Heute, wo alle wissen, was es heißt, gegen die Natur zu ziehen, haben sich die Methoden verfeinert und sind die Schlachtfelder verlagert. Der Kampf ist jedoch geblieben. Es geht um Energie, es geht um Industrie und es geht um Wertschöpfung.
Menschen und Orte sind längst austauschbar geworden. Die Kohle kommt nicht mehr aus Bottrop, Gelsenkirchen oder Wanne-Eickel, sie kommt aus Korea oder China.

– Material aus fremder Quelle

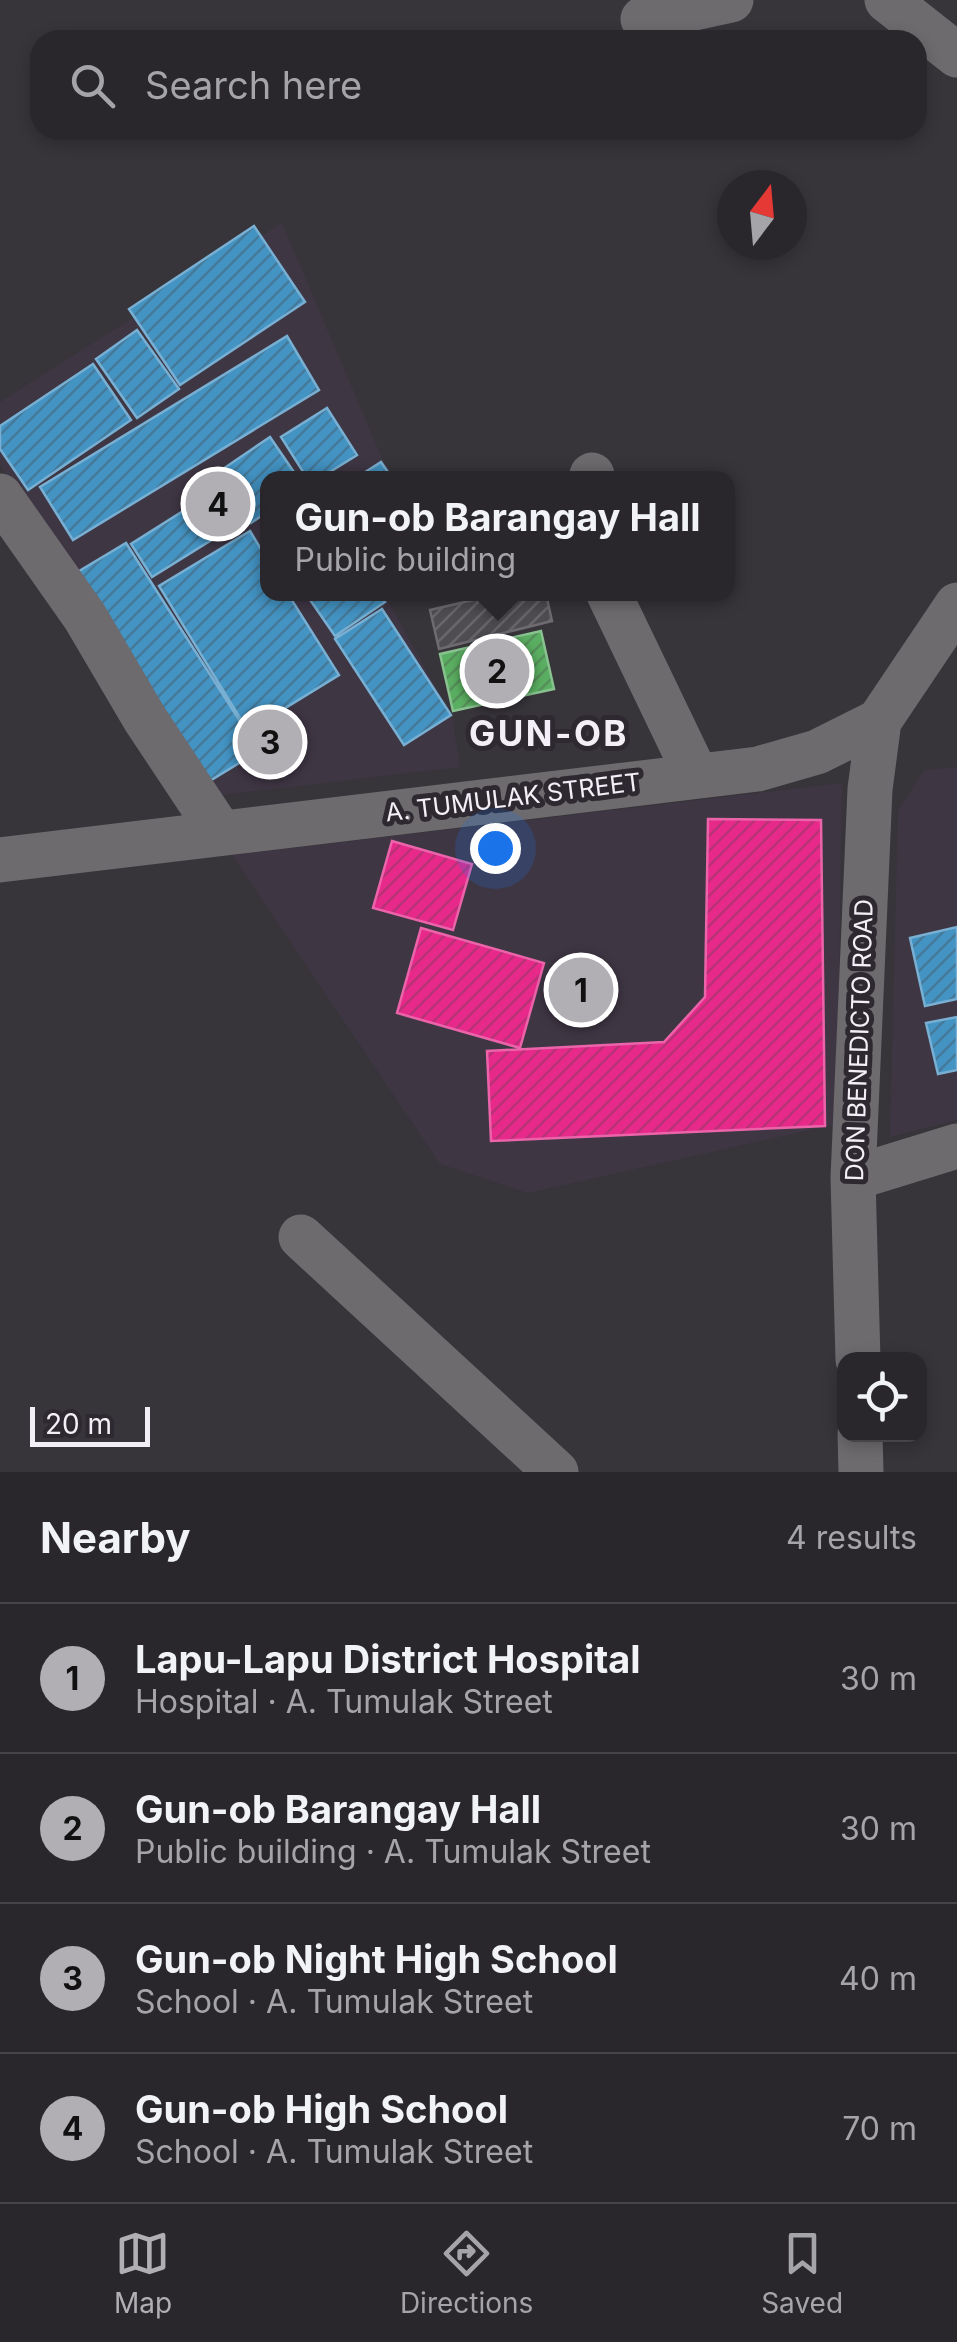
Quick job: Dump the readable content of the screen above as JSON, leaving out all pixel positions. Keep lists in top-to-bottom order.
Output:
{
  "streets": {
    "street": ["A. TUMULAK STREET", "DON BENEDICTO ROAD"]
  },
  "crossings": [
    ["A. TUMULAK STREET", "DON BENEDICTO ROAD"]
  ],
  "districts": ["GUN-OB"],
  "scale_bar": "20 m",
  "north": "top",
  "page": {
    "search": "Search here",
    "pins": [
      "4",
      "2",
      "3",
      "1"
    ],
    "popup": ["Gun-ob Barangay Hall", "Public building"],
    "scale": "20 m",
    "heading": ["Nearby", "4 results"],
    "list": [
      {
        "mark": "1",
        "name": "Lapu-Lapu District Hospital",
        "note": "Hospital · A. Tumulak Street",
        "value": "30 m"
      },
      {
        "mark": "2",
        "name": "Gun-ob Barangay Hall",
        "note": "Public building · A. Tumulak Street",
        "value": "30 m"
      },
      {
        "mark": "3",
        "name": "Gun-ob Night High School",
        "note": "School · A. Tumulak Street",
        "value": "40 m"
      },
      {
        "mark": "4",
        "name": "Gun-ob High School",
        "note": "School · A. Tumulak Street",
        "value": "70 m"
      }
    ],
    "nav": ["Map", "Directions", "Saved"]
  }
}
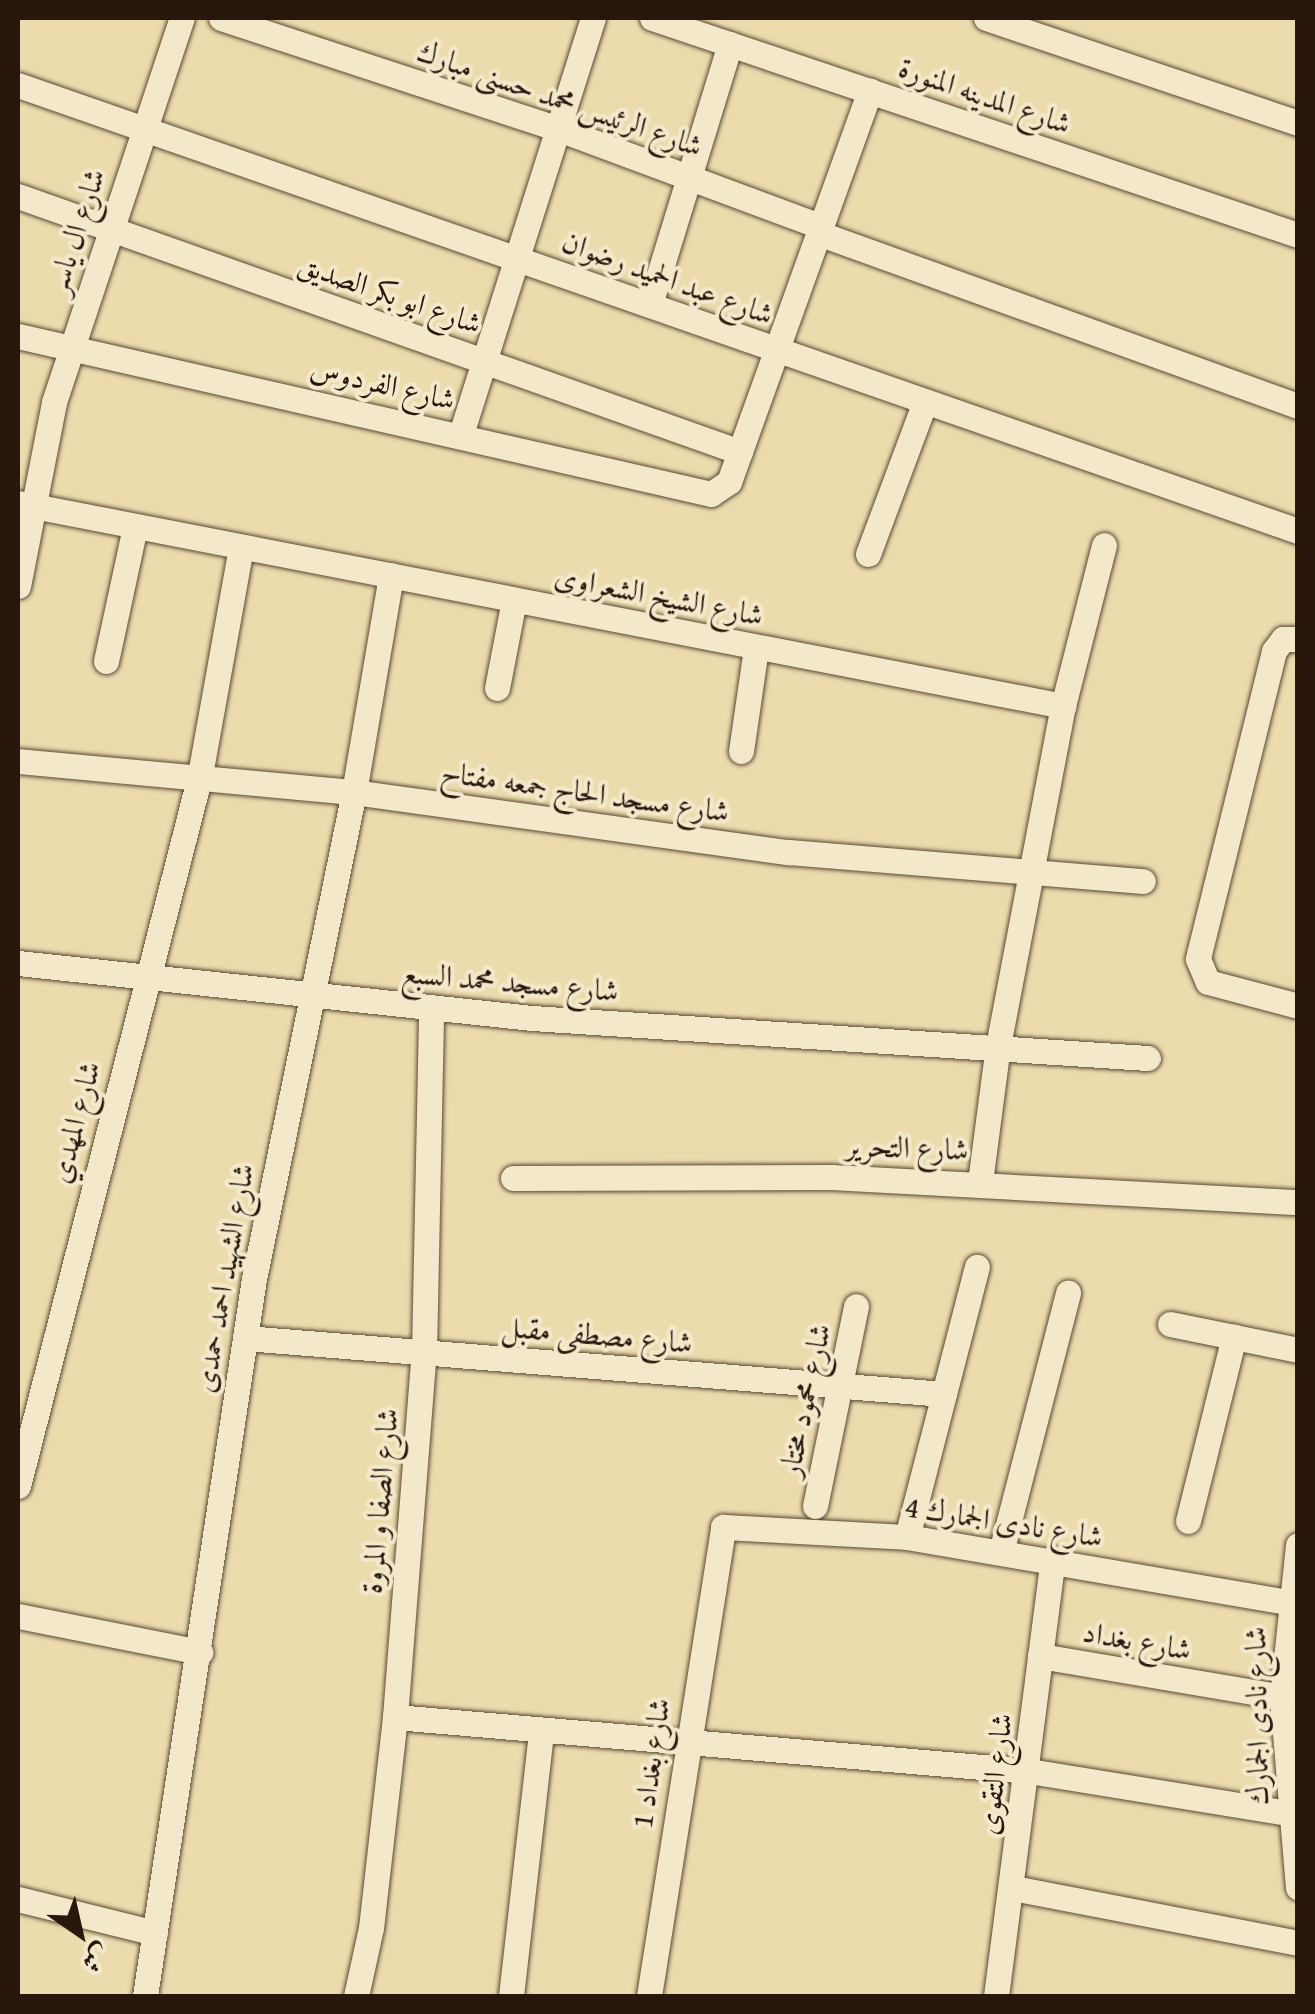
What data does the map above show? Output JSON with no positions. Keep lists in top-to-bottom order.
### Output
{
  "streets": {
    "street": [
      "شارع المدينه المنورة",
      "شارع الرئيس محمد حسنى مبارك",
      "شارع ال ياسر",
      "شارع عبد الحميد رضوان",
      "شارع ابو بكر الصديق",
      "شارع الفردوس",
      "شارع الشيخ الشعراوى",
      "شارع مسجد الحاج جمعه مفتاح",
      "شارع مسجد محمد السبع",
      "شارع المهدي",
      "شارع التحرير",
      "شارع الشهيد احمد حمدى",
      "شارع مصطفى مقبل",
      "شارع محمود مختار",
      "شارع الصفا و المروة",
      "شارع نادى الجمارك 4",
      "شارع بغداد",
      "شارع نادى الجمارك",
      "شارع بغداد 1",
      "شارع التقوى"
    ]
  },
  "crossings": [
    ["شارع ال ياسر", "شارع عبد الحميد رضوان"],
    ["شارع ال ياسر", "شارع ابو بكر الصديق"],
    ["شارع ال ياسر", "شارع الفردوس"],
    ["شارع ال ياسر", "شارع الشيخ الشعراوى"],
    ["شارع ابو بكر الصديق", "شارع الفردوس"],
    ["شارع الشيخ الشعراوى", "شارع الشهيد احمد حمدى"],
    ["شارع مسجد الحاج جمعه مفتاح", "شارع المهدي"],
    ["شارع مسجد الحاج جمعه مفتاح", "شارع الشهيد احمد حمدى"],
    ["شارع مسجد محمد السبع", "شارع المهدي"],
    ["شارع مسجد محمد السبع", "شارع الشهيد احمد حمدى"],
    ["شارع مسجد محمد السبع", "شارع الصفا و المروة"],
    ["شارع الشهيد احمد حمدى", "شارع مصطفى مقبل"],
    ["شارع مصطفى مقبل", "شارع محمود مختار"],
    ["شارع مصطفى مقبل", "شارع الصفا و المروة"],
    ["شارع نادى الجمارك 4", "شارع نادى الجمارك"],
    ["شارع نادى الجمارك 4", "شارع بغداد 1"],
    ["شارع نادى الجمارك 4", "شارع التقوى"],
    ["شارع بغداد", "شارع نادى الجمارك"],
    ["شارع بغداد", "شارع التقوى"]
  ],
  "north": "bottom right"
}
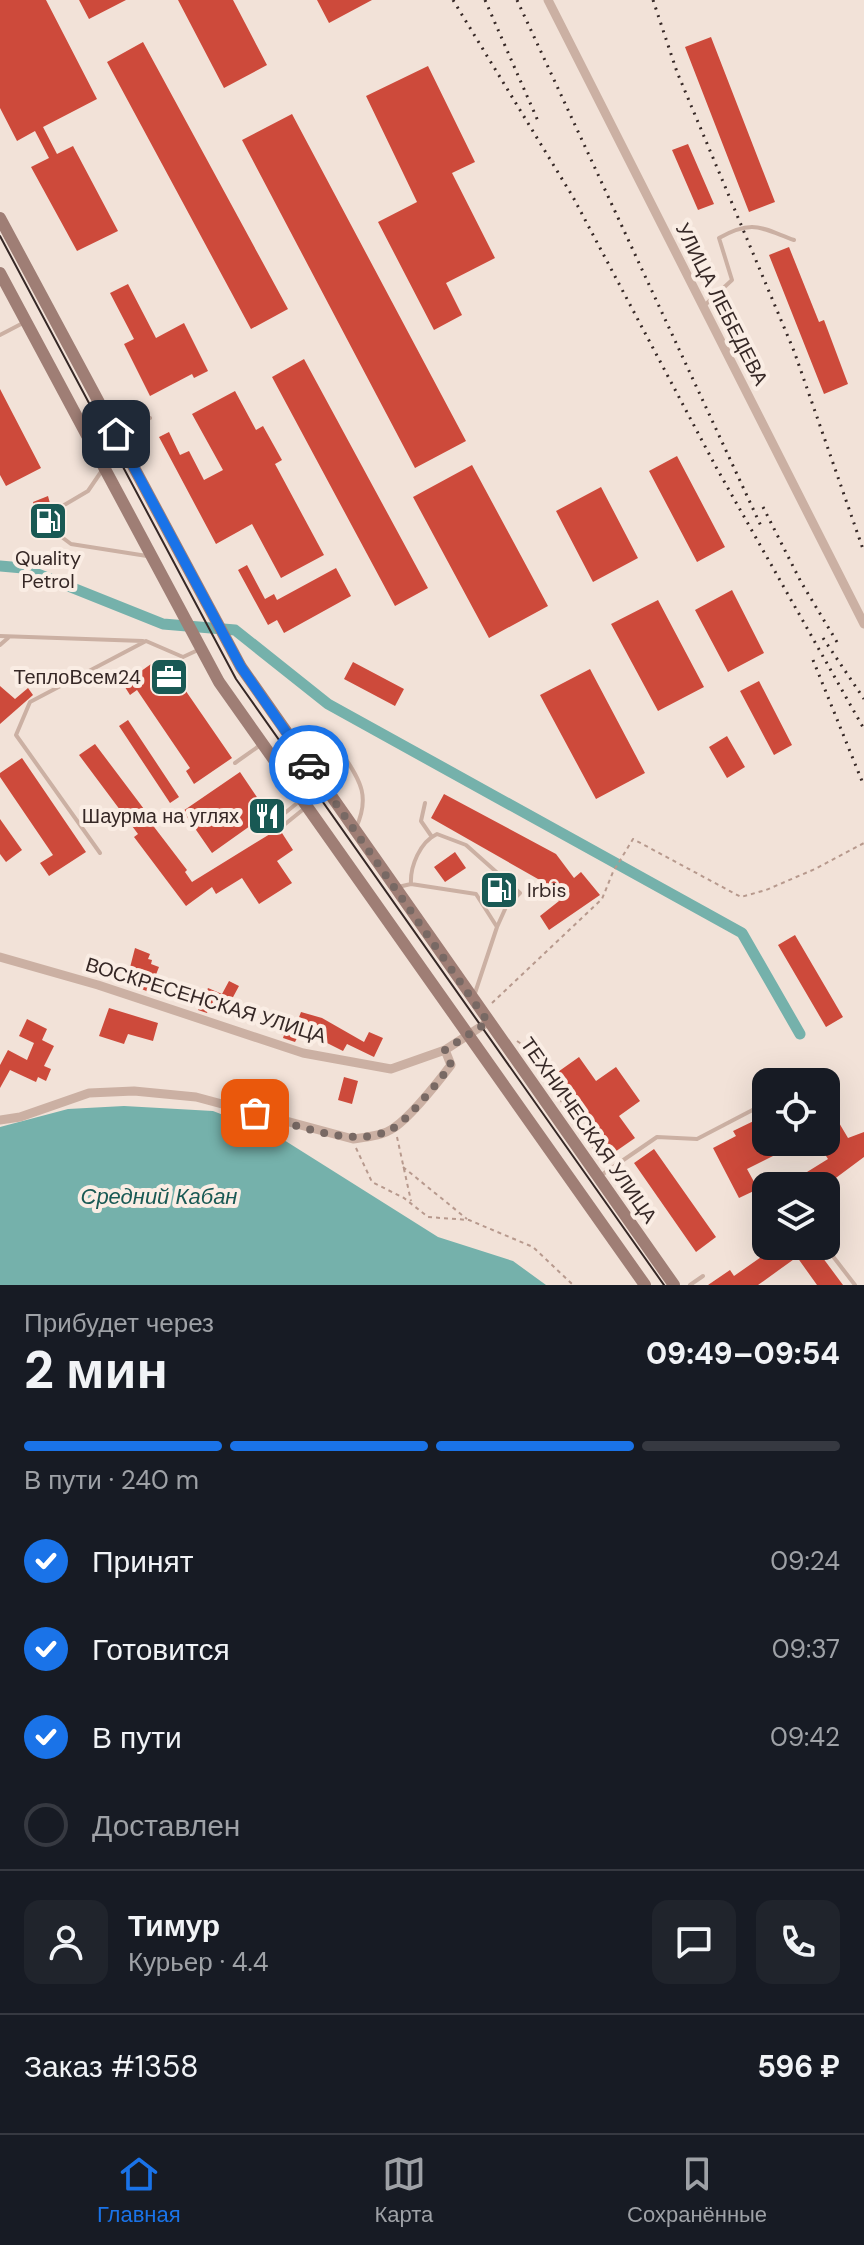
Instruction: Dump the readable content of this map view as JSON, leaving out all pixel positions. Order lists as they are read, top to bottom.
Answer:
{
  "streets": {
    "main road": ["ТЕХНИЧЕСКАЯ УЛИЦА"],
    "street": ["УЛИЦА ЛЕБЕДЕВА", "ВОСКРЕСЕНСКАЯ УЛИЦА"]
  },
  "crossings": [
    ["ВОСКРЕСЕНСКАЯ УЛИЦА", "ТЕХНИЧЕСКАЯ УЛИЦА"]
  ],
  "water": ["Средний Кабан"],
  "places": {
    "fuel station": ["Quality Petrol", "Irbis"],
    "office": ["ТеплоВсем24"],
    "restaurant": ["Шаурма на углях"]
  },
  "page": {
    "heading": ["2 мин", "Прибудет через", "09:49–09:54"],
    "panel": [
      "Тимур",
      "Курьер · 4.4",
      "Заказ #1358",
      "596 ₽"
    ],
    "bar": "В пути · 240 m",
    "list": [
      ["Принят", "09:24"],
      ["Готовится", "09:37"],
      ["В пути", "09:42"],
      "Доставлен"
    ],
    "tabs": ["Главная", "Карта", "Сохранённые"]
  }
}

Und der Stahl, dessen Herstellung die viele Energie benötigt, wird ebendort produziert, vielleicht, wie in dem prominentesten Beispiel des ganzen Reviers, an einer Straße aus Dortmund, aber weit hinter der Chinesischen Mauer.
Die Helden von damals liegen hinter Friedhofsmauern; deren Kinder haben das Drama noch mit eigenen Augen gesehen, und die Enkel haben allenfalls noch davon gehört.
All jenen, die in diesen Tagen die Nachrufe auf die Ära des Steinkohlebergbaus im Ruhrgebiet lesen, sei gesagt, dass diese Ära mehr Schatten als Licht hatte, dass dort mehr Arbeitskräfte bei lebendigem Leibe aufgefressen wurden als sonst wo, dass die großen Zeiten des Fußballs das einzige waren, woran sich die Menschen ergötzen konnten und dass da herrschte ansonsten die nackte Armut, der Streik, der Putsch und der tödliche Unfall. Und dennoch schmiss diese Maschine ein ganzes Land an und erweckte es mehrmals zum Leben.
Angesichts einer Geschichte, die alles andere als schön ist, lässt sich kaum erklären, warum auch jetzt, wo das endgültige Aus in einem dürftigen, bürokratischen Akt endet, die Emotionen wieder einmal so hochkochen. Da stehen Riesen auf den Straßen und weinen bittere Tränen, da fassen sich Passanten ans Herz, wenn sie ein letztes Mal das Emblem mit den gekreuzten Hämmern sehen.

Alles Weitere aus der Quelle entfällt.